Microsoft Entraによる統合ID管理
RISE with SAPをAzureで動かすと、Microsoft Entra IDによるシングルサインオン・条件付きアクセス・Just-In-Timeアクセス管理がSAPにも適用できる。SAPのロール・認可管理は複雑で運用負荷が高い傾向があるが、Entraと連携させることでガバナンスの一元化が図れる。
筆者の見解
RISE with SAPのAzure採用率60%超という数字は、エンタープライズクラウドにおけるAzureの地盤固めが着実に進んでいることを示している。SAPというERP市場の絶対王者が、移行先の6割以上をAzureに向けているという事実は重い。
特にFabric統合のGA化は評価したい。部分最適の積み重ねを嫌う立場からすると、SAP側のデータ基盤とMicrosoft側のデータ分析基盤が疎結合ではなくネイティブに統合されるこの方向性は「正しい設計」だと思う。企業がSAPを選んだまま、データ活用の最前線に立てる構成が整ってきた。

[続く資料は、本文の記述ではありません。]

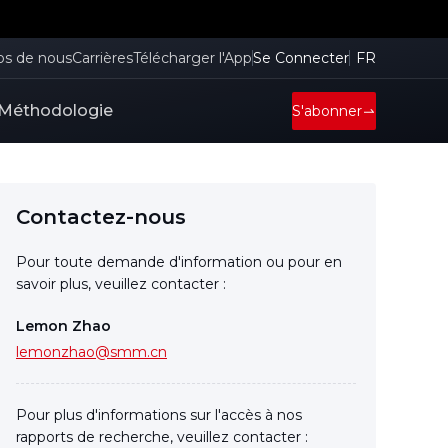
os de nous
Carrières
Télécharger l'App
Se Connecter
FR
Méthodologie
S'abonner
Contactez-nous
Pour toute demande d'information ou pour en
savoir plus, veuillez contacter :
Lemon Zhao
lemonzhao@smm.cn
Pour plus d'informations sur l'accès à nos
rapports de recherche, veuillez contacter :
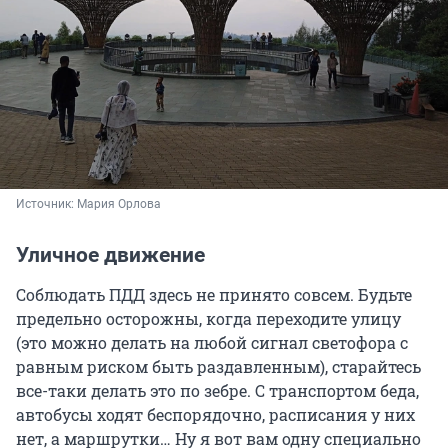
Источник: 
Мария Орлова
Уличное движение
Соблюдать ПДД здесь не принято совсем. Будьте
предельно осторожны, когда переходите улицу
(это можно делать на любой сигнал светофора с
равным риском быть раздавленным), старайтесь
все-таки делать это по зебре. С транспортом беда,
автобусы ходят беспорядочно, расписания у них
нет, а маршрутки… Ну я вот вам одну специально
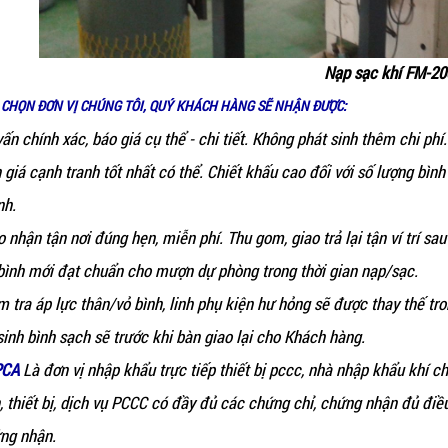
Nạp sạc khí FM-20
 CHỌN ĐƠN VỊ CHÚNG TÔI, QUÝ KHÁCH HÀNG SẼ NHẬN ĐƯỢC:
vấn chính xác, báo giá cụ thể - chi tiết. Không phát sinh thêm chi phí.
 giá cạnh tranh tốt nhất có thể. Chiết khấu cao đối với số lượng bình
nh.
o nhận tận nơi đúng hẹn, miễn phí. Thu gom, giao trả lại tận ví trí sa
bình mới đạt chuẩn cho mượn dự phòng trong thời gian nạp/sạc.
m tra áp lực thân/vỏ bình, linh phụ kiện hư hỏng sẽ được thay thế tro
sinh bình sạch sẽ trước khi bàn giao lại cho Khách hàng.
PCA
Là đơn vị nhập khẩu trực tiếp thiết bị pccc, nhà nhập khẩu khí 
n, thiết bị, dịch vụ PCCC có đầy đủ các chứng chỉ, chứng nhận đủ đ
ng nhận.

Azureのプラットフォームとしての信頼性、EntraによるID管理の堅牢さ、そしてFabricによるデータ統合。この3つが揃うと、SAPユーザー企業は追加の複雑さなしに現代的なデータ駆動経営に踏み出せる。MicrosoftにはAIエージェントとSAP業務プロセスをどこまで深く統合できるかという点で、さらなる具体的な発表を期待したい。エンタープライズの現場で使われてナンボの世界で、Azureはその力を持っている。
出典: この記事は SAP on Azure Product Announcements Summary – SAP Sapphire 2026 の内容をもとに、筆者の見解を加えて独自に執筆したものです。